My question is about a comment in Tao's presentation of the Uniform Boundedness Principle, the Open Mapping theorem, and the Closed Graph theorem in his blog post 245B, Notes 9: The Baire category theorem and its Banach space consequences. He says typically the "easy" directions of the theorems are used in practice while the "hard" directions provide metamathematical justification for the approach.
Strictly speaking, these theorems are not used much directly in practice, because one usually works in the reverse direction (i.e. first proving quantitative bounds, and then deriving qualitative corollaries); but the above three theorems help explain why we usually approach qualitative problems in functional analysis via their quantitative counterparts.
Despite being given three examples of this phenomenon, I still don't understand what he means at all. The examples are below, and I added the boldface to highlight what I don't get. Could someone please expand on this, maybe with a simpler example? I'm aware this is not supposed to be a formal logical concept, but I just don't understand what he's saying.

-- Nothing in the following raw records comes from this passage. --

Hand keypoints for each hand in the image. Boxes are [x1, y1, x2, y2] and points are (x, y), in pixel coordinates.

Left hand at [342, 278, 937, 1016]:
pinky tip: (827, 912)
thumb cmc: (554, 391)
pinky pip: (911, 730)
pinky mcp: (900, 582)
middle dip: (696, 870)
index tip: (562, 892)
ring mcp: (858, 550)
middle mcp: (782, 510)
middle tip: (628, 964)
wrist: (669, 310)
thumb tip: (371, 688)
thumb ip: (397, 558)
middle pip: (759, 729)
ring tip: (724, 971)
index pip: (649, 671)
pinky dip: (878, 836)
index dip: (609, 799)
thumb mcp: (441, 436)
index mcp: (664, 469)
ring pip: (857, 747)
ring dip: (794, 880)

In the discussion following Example 1 (Fourier inversion formula by Uniform Boundedness), Tao writes
This argument only used the “easy” implication of Corollary 1, namely the deduction of 2. from 3. The “hard” implication using the Baire category theorem was not directly utilised. However, from a metamathematical standpoint, that implication is important because it tells us that the above strategy to prove convergence in norm of the Fourier inversion formula on $L^2$ – i.e. to obtain uniform operator norms on the partial sums, and to establish convergence on a dense subclass of “nice” functions – is in some sense the only strategy available to prove such a result.
In Remark 5 following the Open Mapping Principle, Tao writes
The open mapping theorem provides metamathematical justification for the method of a priori estimates for solving linear equations such as $Lu = f$ for a given datum $f \in Y$ and for an unknown $u \in X$, which is of course a familiar problem in linear PDE. The a priori method assumes that $f$ is in some dense class of nice functions (e.g. smooth functions) in which solvability of $Lu=f$ is presumably easy, and then proceeds to obtain the a priori estimate $\|u\|_X \leq C \|f\|_Y$ for some constant $C$. Theorem 3 then assures that $Lu=f$ is solvable for all $f$ in $Y$ (with a similar bound). As before, this implication does not directly use the Baire category theorem, but that theorem helps explain why this method is “not wasteful.”

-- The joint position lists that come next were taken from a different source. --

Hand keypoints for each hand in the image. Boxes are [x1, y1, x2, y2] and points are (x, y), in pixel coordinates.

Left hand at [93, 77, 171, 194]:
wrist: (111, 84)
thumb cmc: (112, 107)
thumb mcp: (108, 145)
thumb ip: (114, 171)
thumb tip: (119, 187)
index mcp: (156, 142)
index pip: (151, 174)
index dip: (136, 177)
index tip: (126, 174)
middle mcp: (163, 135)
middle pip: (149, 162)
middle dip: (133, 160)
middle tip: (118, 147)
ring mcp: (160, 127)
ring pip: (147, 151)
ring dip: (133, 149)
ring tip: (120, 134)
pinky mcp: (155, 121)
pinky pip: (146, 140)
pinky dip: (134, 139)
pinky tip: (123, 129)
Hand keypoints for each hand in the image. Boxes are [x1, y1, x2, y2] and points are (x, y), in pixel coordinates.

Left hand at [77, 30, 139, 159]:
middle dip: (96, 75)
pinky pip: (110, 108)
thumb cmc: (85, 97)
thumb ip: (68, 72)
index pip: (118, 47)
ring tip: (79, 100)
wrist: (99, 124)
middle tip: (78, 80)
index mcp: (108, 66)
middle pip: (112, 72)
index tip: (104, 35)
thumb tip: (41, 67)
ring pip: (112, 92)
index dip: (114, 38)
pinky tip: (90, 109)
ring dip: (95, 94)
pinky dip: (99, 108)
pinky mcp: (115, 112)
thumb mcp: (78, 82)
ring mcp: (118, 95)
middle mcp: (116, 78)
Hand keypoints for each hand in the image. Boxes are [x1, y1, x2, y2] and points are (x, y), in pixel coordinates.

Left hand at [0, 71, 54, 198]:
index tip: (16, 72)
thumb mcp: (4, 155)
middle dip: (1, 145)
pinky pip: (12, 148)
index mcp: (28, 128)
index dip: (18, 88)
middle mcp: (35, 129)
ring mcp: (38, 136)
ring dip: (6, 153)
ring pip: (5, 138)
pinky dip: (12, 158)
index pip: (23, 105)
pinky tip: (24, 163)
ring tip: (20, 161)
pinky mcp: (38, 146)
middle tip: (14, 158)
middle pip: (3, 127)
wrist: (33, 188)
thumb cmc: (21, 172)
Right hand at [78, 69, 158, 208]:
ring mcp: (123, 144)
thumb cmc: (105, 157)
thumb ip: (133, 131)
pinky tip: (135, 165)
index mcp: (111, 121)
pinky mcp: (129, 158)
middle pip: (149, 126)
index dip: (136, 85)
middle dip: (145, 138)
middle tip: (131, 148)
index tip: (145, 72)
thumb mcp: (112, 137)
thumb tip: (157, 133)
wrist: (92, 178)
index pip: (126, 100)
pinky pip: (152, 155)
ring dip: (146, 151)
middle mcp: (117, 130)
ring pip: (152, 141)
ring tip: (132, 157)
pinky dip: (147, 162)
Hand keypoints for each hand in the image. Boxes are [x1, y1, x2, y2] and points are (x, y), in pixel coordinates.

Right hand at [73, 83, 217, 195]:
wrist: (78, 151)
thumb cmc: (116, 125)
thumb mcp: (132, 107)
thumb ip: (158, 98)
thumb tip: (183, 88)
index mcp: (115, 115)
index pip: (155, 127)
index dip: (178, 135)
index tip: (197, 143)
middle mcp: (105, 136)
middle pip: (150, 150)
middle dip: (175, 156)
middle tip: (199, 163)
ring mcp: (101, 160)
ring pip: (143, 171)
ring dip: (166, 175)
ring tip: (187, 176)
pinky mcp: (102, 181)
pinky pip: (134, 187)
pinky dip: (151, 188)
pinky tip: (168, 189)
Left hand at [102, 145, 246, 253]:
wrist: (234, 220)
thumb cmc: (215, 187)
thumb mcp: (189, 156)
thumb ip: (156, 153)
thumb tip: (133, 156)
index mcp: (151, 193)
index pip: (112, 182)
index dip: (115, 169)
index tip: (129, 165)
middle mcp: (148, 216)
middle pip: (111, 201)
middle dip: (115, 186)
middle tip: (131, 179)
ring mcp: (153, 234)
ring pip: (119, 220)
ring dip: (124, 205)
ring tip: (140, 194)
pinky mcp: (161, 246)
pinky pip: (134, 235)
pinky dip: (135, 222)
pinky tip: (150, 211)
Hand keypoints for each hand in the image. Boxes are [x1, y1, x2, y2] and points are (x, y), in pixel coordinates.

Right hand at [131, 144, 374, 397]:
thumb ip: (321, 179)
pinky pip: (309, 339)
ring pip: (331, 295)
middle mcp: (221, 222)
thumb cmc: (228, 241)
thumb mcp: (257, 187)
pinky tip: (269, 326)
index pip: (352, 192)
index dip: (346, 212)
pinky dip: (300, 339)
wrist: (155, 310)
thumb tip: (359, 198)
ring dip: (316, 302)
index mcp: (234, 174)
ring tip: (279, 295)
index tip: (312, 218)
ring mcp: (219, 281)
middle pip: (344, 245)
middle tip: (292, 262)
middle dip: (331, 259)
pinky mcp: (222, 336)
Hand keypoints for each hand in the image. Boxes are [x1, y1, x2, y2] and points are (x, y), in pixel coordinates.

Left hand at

Finally, following the Closed Graph Theorem Tao writes
In practice, one should think of $Z$ as some sort of “low regularity” space with a weak topology, and $Y$ as a “high regularity” subspace with a stronger topology. Corollary 3 motivates the method of a priori estimates to establish the $Y$-regularity of some linear transform $Tx$ of an arbitrary element $x$ in a Banach space $X$, by first establishing the a priori estimate $\|Tx\|_Y \leq C \|x\|_X$ for a dense subclass of “nice” elements of $X$, and then using the above corollary (and some weak continuity of $T$ in a low regularity space) to conclude. The closed graph theorem provides the metamathematical explanation as to why this approach is at least as powerful as any other approach to proving regularity.
The bolded comments are making a relatively simple point made complex by the abstractness of the subject matter. Abstracting away from the mathematical complexity, suppose we have some interesting property Y, that is hard to verify directly. What we typically want to do in this case is find some easier to verify property X which provides a sufficient condition for Y (that is if anything has property X it has property Y). Now, this gives us a nice method for verifying that something has property Y (hard) by first verifying it has property X (easy). This, of course, will work for any case where the object does in fact have property X. But there still remains the question: Is there a more powerful method for verifying property Y? If all we've shown is a that X is sufficient, but not necessary, there might be some property, Z, which is weaker than X that is also sufficient for Y; then verifying Z is a more powerful method for verifying Y. Thus in this situation this would still be an area of active mathematical research trying to find more powerful methods for verifying that objects have property Y.
However, if we can prove that X is not only sufficient but necessary for Y, then we know we can stop looking for more powerful methods. Essentially since anything with property Y has property X, and X is easy to verify, then Y has become easy to verify.
To take a trivial example: It is useful to know that two points suffice to determine the equation of a line, this (or rather the method for determining the equation) is something people use all the time. That 2 points are necessary (in that 1 point is insufficient) is not a fact you will use very often but it allows you to stop worrying that there might be fancy method for determining equations of lines that you're missing.